Thursday, April 19, 2012

Larval dinner in Laos

One of the less pleasant aspects of getting older is being confronted with one's own inadequacies. As young people, we believe that we're invincible, that we can eat anything. As it turns out, we can eat anything, but we'll then spend months of our lives blogging about how sick we've been.

I've been meaning to post these photos (taken by my BFF, Frances) of my birthday dinner in Luang Prabang for more than a month. But then I realized that there'd be no way of posting these pictures without telling the whole gory story--I'm a stickler for honesty, after all. And then I reviewed my posts of the last few months and realized that all I ever write about  here is getting sick, which led me to the horrible realization that I don't have the stomach of steel that I like to pretend that I do.

Anyway, soon after arriving in Laos I got sick. Like, staying in bed for three days sick and being miserable the whole time and not being able to leave the cruddy hotel sick.  But then it was my birthday, and Frances had booked an amazing set dinner at Tamarind restaurant, with the menu that had been recommended by Robyn at EatingAsia. Another friend had just arrived that day and even though I wanted to crawl into a sewer pipe and die, I thought that I would go to dinner if for no other reason than to try and look tough and not let these wonderful ladies down.

So on unsteady legs, I toddled off to the restaurant, looking forward to the first solid food I had eaten in 48 hours. Until I realized that we had pre-ordered an entire meal--course after course--of insects. I'll admit that I was surprised. Robyn has claimed in the past to not be much of a fan of bugs. Maybe she just meant in her house and not on her plate, I don't know. I suppose I should have been tipped off that the menu was called the "adventure set."

But as most know, I'm not one to let a plate of terrifying food get in the way of my good time, so I knocked back a couple of glasses of lao-lao, the Laotian local rice wine, and started in on the ant larvae (which were surprisingly delicious).

By the time we moved on to the baby frogs eaten whole, the fermented fish, the honeybees and the snake soup, I was pretty pleased with myself. The only time my stomach turned was when I saw my friend Cissy tear the face off a 3 inch long black beetle and throw it into her gaping maw, but another few shots of lao-lao and even that was a distant, and not unpleasant memory. My satisfaction was so extreme, in fact, that when I was presented with a plate of giant, golden moth larvae, I jammed one in my mouth, ignoring the taste of rotten innards that had the look and consistency of scrambled eggs. The whole meal managed to disappear into a lao-lao haze that seemed to somehow steady my sickness-shaken legs.

That night I woke up at 3am, stumbled to the bathroom and puked the whole thing up, baby frogs and all. Nonetheless, a delicious and adventurous dinner, although perhaps one best eaten on a settled stomach.


  1. That wasn't the most propitious time for such a meal, but... one does what one does. However - insects are a part of most genuinely traditional foods, as I learned in places like Malawi. Growing up in Mexico, I learned ant larvae are delicious and if it's rainy season guess what I crave most? Escamoles! (Ant larvae.)

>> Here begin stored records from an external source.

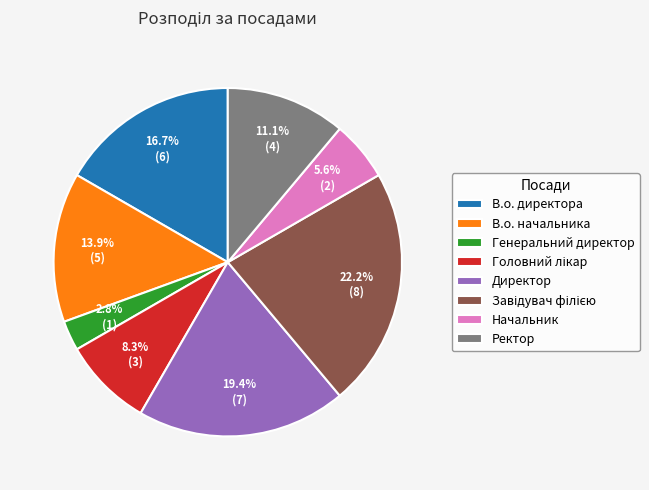

To the nearest percent, what portion does Начальник represent?

6%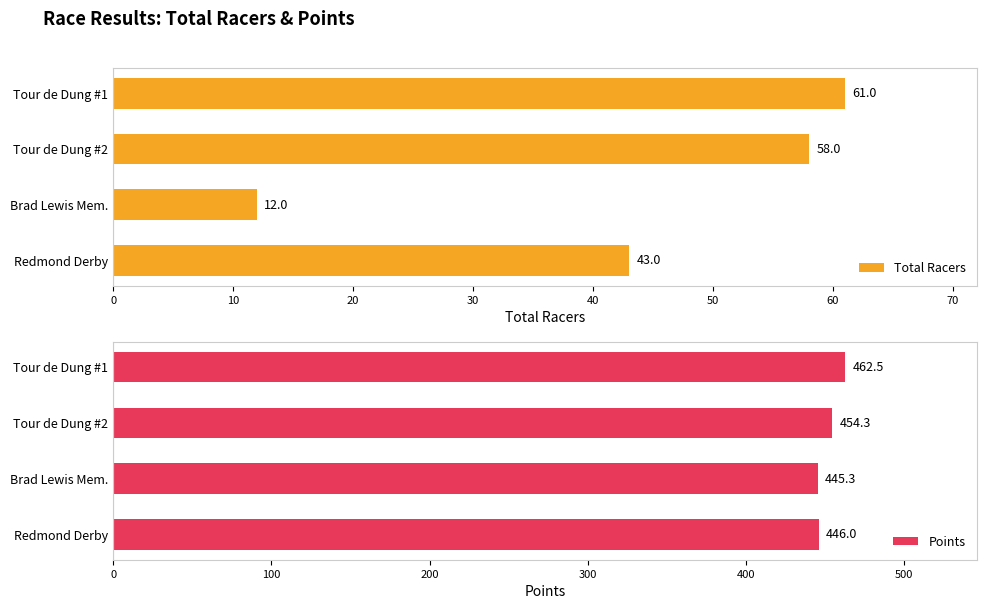

How many distinct data groups are displayed?

2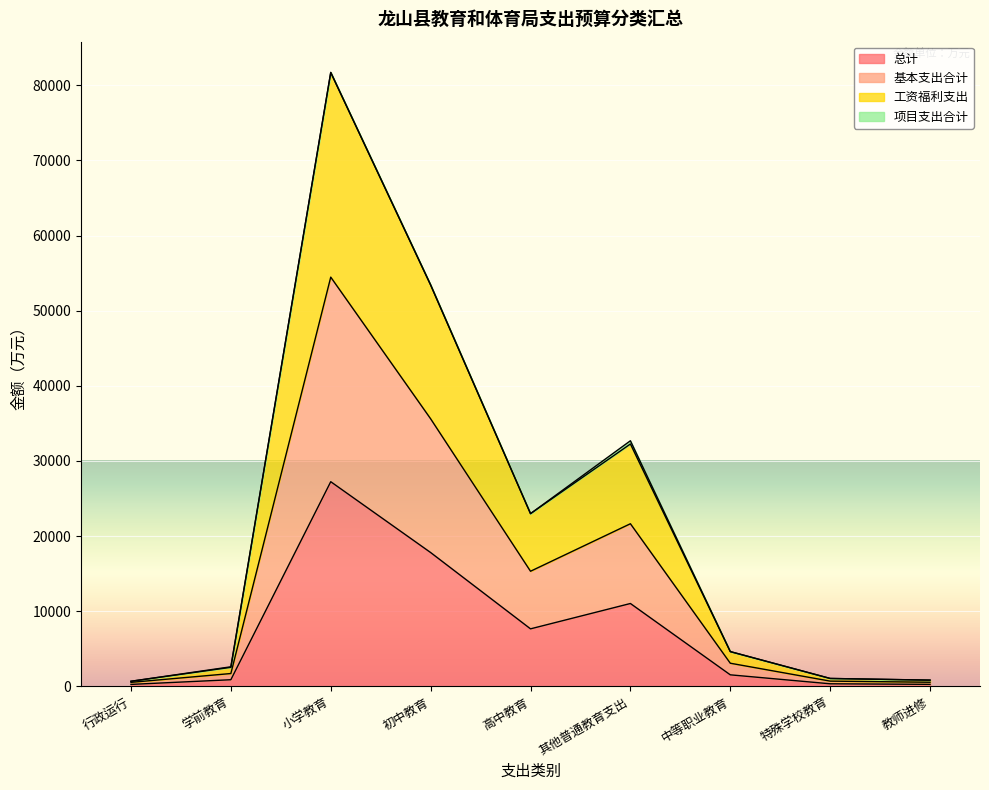

The 工资福利支出 series shows 15330.4 at 高中教育. True or false?

True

    We also enjoy meocuiles, maguey moth larvae (fried especially), chinicuiles (red agave moth larvae), grasshopper in various ways, jumil bugs, and auahutli (syrphid fly larvae). And tjose are a very few from the long list.


  2. Ant larvae was one of the items on the menu that was genuinely good, I'd eat it again with no hesitation. The moth larvae on the other hand--I can understand why people eat it, great source of protein, etc. etc. but honestly, it was not delicious to me. Neither are beetles. Crickets just taste like what they are cooked in--they're sort of like chips in that regard and I wouldn't go out of my way to eat them. The honeybees were really, really good. They tasted like honey!

    I wish I knew more about Mexican food, what I do know is really, really good.

  3. red faced ambiguousApril 26, 2012 at 1:47 PM

    Faced with this spread I'd rather eat Stinky Tofu.
    You are making great sacrifices for your Art.
    Would you have puked if you hadn't been drinking?
    Actually I nearly puked just reading the post.